1,3-Butadiene is an important monomer in the production of polymers such as polybutadiene, styrene-butadiene, and butadiene-methylstyrene rubber, nitrile rubber, butadiene-methyl vinylpyridine rubber, etc. In addition, butadiene is used in industry for production of synthetic latexes, adipodinitrile and sebacic acid. Currently over 95% of butadiene is produced by isolation from naphtha steam cracker fractions generated during ethylene production. However, growth of production of shale gas, which consists mostly of ethane, has led to a shift in feedstock composition for steam crackers. This leads to the decrease of butadiene yield and, therefore, the shortage of butadiene on the market, leading to the growth of interest to development of alternative butadiene synthesis processes. One of the most perspective sources for butadiene production is ethanol, which can be produced from carbohydrate biomass.

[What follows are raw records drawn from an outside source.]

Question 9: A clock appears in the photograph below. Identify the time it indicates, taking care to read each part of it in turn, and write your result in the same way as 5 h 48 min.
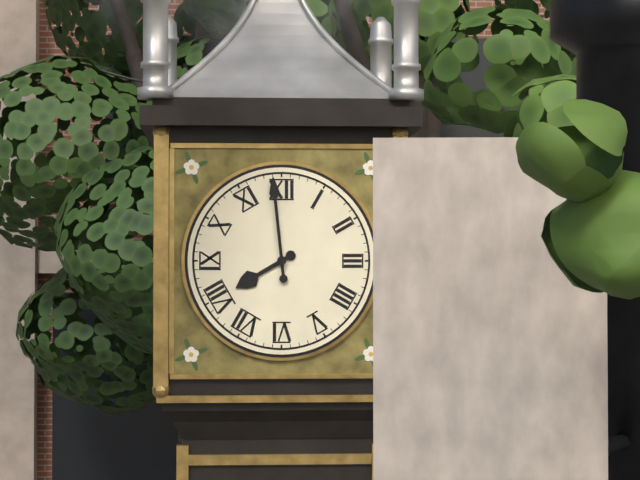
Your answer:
7 h 59 min
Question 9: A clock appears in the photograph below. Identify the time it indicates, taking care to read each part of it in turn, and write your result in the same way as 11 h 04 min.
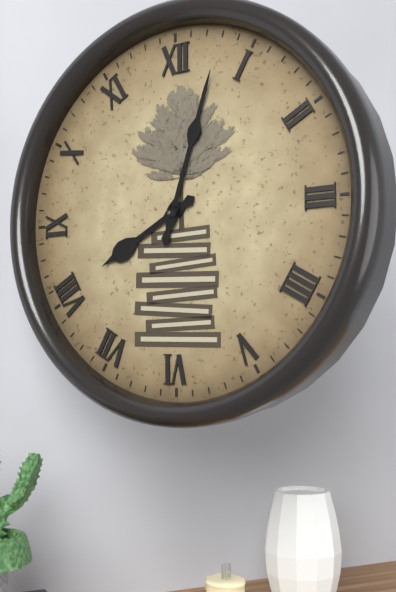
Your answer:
8 h 03 min
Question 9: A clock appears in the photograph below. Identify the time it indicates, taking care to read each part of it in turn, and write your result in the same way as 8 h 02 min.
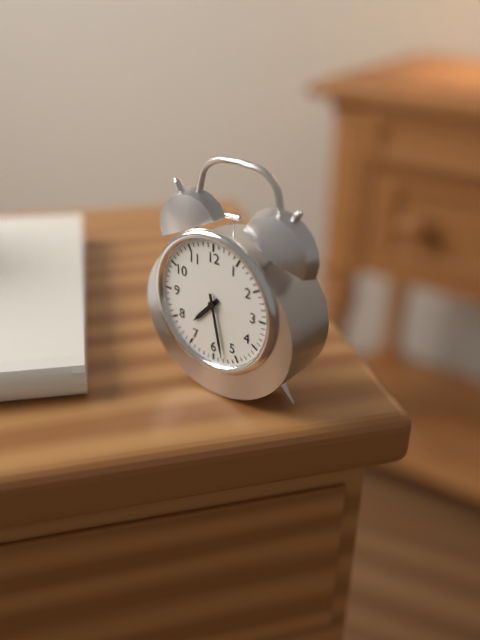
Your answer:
7 h 28 min
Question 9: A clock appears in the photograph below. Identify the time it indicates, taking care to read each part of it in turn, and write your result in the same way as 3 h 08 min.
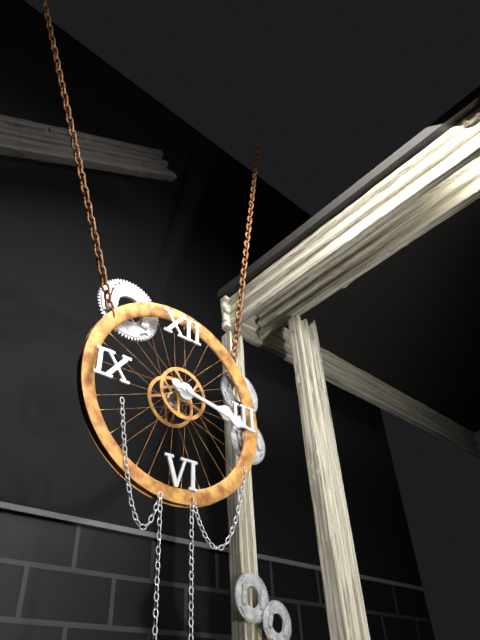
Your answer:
3 h 17 min
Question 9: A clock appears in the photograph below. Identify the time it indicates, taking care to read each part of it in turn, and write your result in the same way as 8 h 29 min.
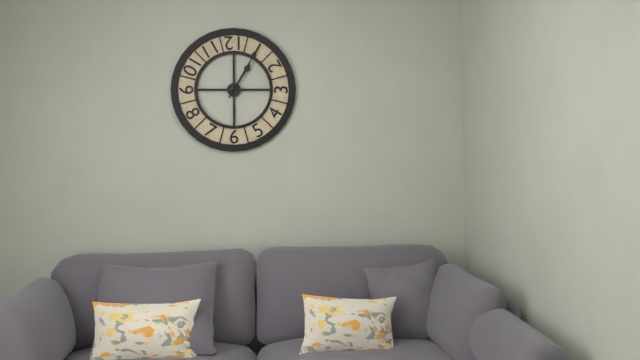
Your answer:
1 h 05 min
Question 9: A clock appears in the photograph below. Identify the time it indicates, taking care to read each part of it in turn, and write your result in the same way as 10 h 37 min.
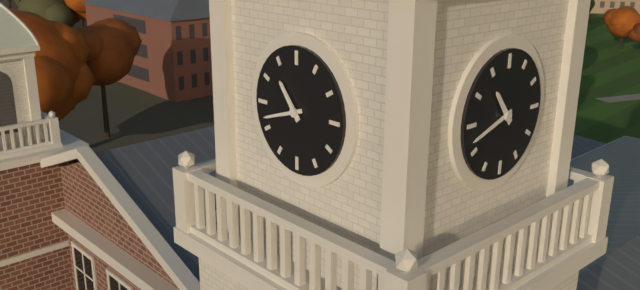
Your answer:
10 h 42 min
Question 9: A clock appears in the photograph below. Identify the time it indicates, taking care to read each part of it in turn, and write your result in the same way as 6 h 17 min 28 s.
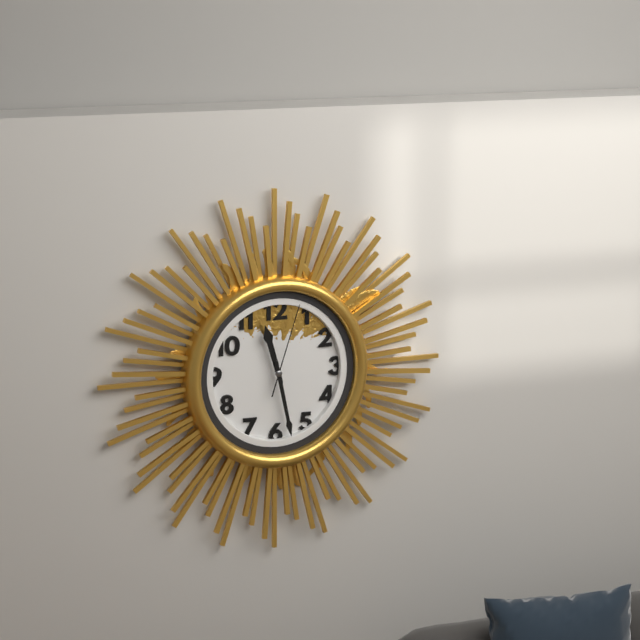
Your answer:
11 h 28 min 03 s
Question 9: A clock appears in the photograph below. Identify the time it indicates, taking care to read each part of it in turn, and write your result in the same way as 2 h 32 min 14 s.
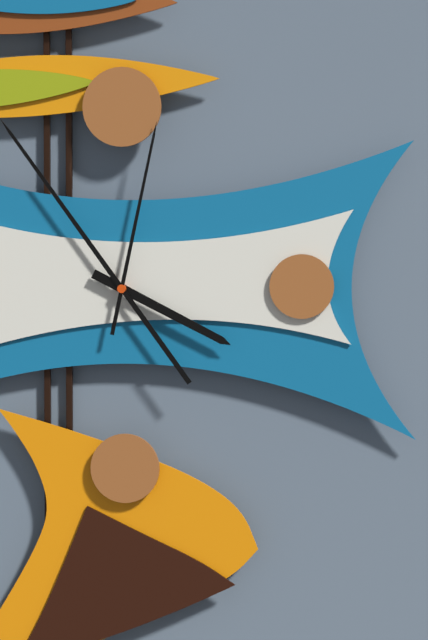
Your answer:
3 h 54 min 02 s
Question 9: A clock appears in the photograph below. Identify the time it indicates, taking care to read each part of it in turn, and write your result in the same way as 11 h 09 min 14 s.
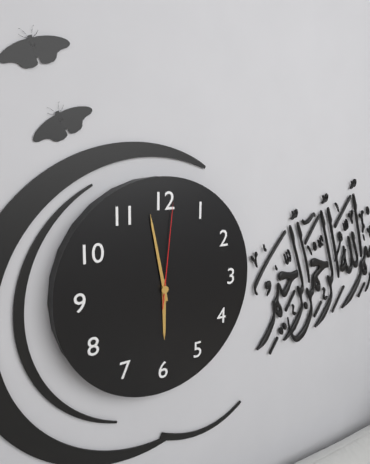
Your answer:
5 h 58 min 01 s
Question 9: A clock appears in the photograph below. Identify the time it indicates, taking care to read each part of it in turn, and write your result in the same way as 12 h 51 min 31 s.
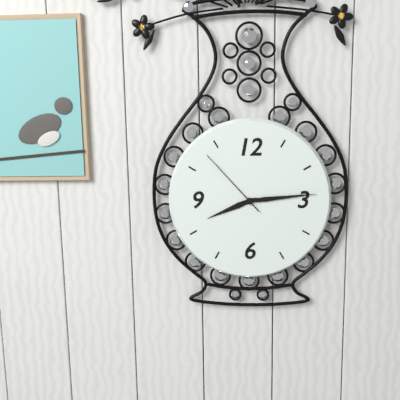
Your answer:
8 h 14 min 53 s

The concept of butadiene production from ethanol has been already confirmed in industrial scale. The one-step catalytic process to produce butadiene from ethanol had been developed by S. Lebedev and implemented in industry in the USSR in the beginning of the 1920s. Later on,the Carbide and Carbon Chemicals Corporation in the USA commercialized a two-stage process, featuring acetaldehyde as an intermediate product. However, as ethylene production facilities were put in operation, those processes lost their competitiveness, primarily due to high energy costs compared to butadiene extraction from naphtha cracker products, and all ‘ethanol-to-butadiene’ plants were stopped after the 1960th. Nowadays, despite the butadiene short supply on the market, the old process remains cost-ineffective due to high energy consumption and poor butadiene selectivity. Therefore, existing ‘ethanol-to-butadiene’ technologies require substantial improvement in particular, the development of novel catalystswith high activity and selectivity is of prime importance. However, even today the concept and the philosophy of butadiene synthesis from ethanol remain vital and up-to-date.

ETB CaT Process

Combined fundamental and applied approach used by ETB CaT R&D team allowed to design a novel one-step butadiene on-purpose production process based on conversion of ethanol over the polyfunctional heterogeneous catalyst.

The reaction chemistry includes the ethanol dehydrogenation into acetaldehyde, which transforms into C4 precursors, finally leading to butadiene. All of the above processes are governed by the single catalyst leading to extremely high conversion, selectivity, and stability. Mechanical properties and shape of catalyst pellets have been optimized to achieve best hydrodynamic regime inside the reactor, hence, improving heat and mass transfer.

Selectivity to target butadiene is over 82% (compared to 60% for the previous processes). The reaction runs at 320ᵒC (compared to previous400ᵒC) and under atmospheric pressure, which ensures energy saving.

Superior process designs, high-performance catalysts, and efficient equipment ensure significantly higher indicators while increasing plant availability. This features results in lower CAPEX and OPEX expenses with respect to the analogue solutions in the field of industrial large-capacity processes.

Advantages of our process

  • Use of renewable raw material, i.e. ethanol (unlike processes that run on hydrocarbon feedstock)
  • The highest selectivity to butadiene (over 80%) compared to the “Lebedev’s process” due to the decrease of side products formation
  • Low energy consumption